The 32-year-old from Scotland, who has been a test driver for Williams since 2012, announced on Wednesday her decision to quit motor racing.
She had been pushing to become the first woman in decades to race in F1, but earlier in 2015 was overlooked by Williams as the British team appointed a new official reserve driver.
“At 13, the dream and the goal became formula one,” Wolff, whose husband is the Mercedes team boss Toto Wolff, wrote in a blog at the Huffington Post.
“I wanted and fought very hard to make it onto that starting grid but the events at the start of this year and the current environment in F1 the way it is, it isn’t going to happen,” she said.
“My gut feeling tells me it is time to move on. Time to explore new challenges and push myself in new environments. As a sportsperson it is always difficult to know when to stop but for me, this journey has come to an end,” Wolff added.
Wolff explained that although it will not be her, she thinks a woman will eventually race again in F1, ending the currently 23-year wait since Giovanna Amati attempted to qualify for grands prix in 1992.

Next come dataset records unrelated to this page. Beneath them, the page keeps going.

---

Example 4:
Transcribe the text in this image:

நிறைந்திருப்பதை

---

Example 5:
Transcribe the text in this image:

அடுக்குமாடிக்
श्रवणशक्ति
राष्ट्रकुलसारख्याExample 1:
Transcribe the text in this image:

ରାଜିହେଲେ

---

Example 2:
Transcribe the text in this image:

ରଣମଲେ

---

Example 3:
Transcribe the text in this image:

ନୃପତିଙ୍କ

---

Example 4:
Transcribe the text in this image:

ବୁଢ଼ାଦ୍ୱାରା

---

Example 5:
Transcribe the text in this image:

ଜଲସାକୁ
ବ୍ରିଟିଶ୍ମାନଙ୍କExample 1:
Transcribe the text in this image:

“Do I think F1 is ready for a competitive female racing driver that can perform at the highest level? Yes,” she said.
“Do I think it is achievable as a woman? Most definitely. Do I think it will happen soon? Sadly no.”
She said the biggest problems are that not enough girls are karting, and that they are lacking a “clear role model”.
“These issues I want to address,” said Wolff. “I want to give something back and help the next generation. I dared to be different, I want to inspire others to do the same.”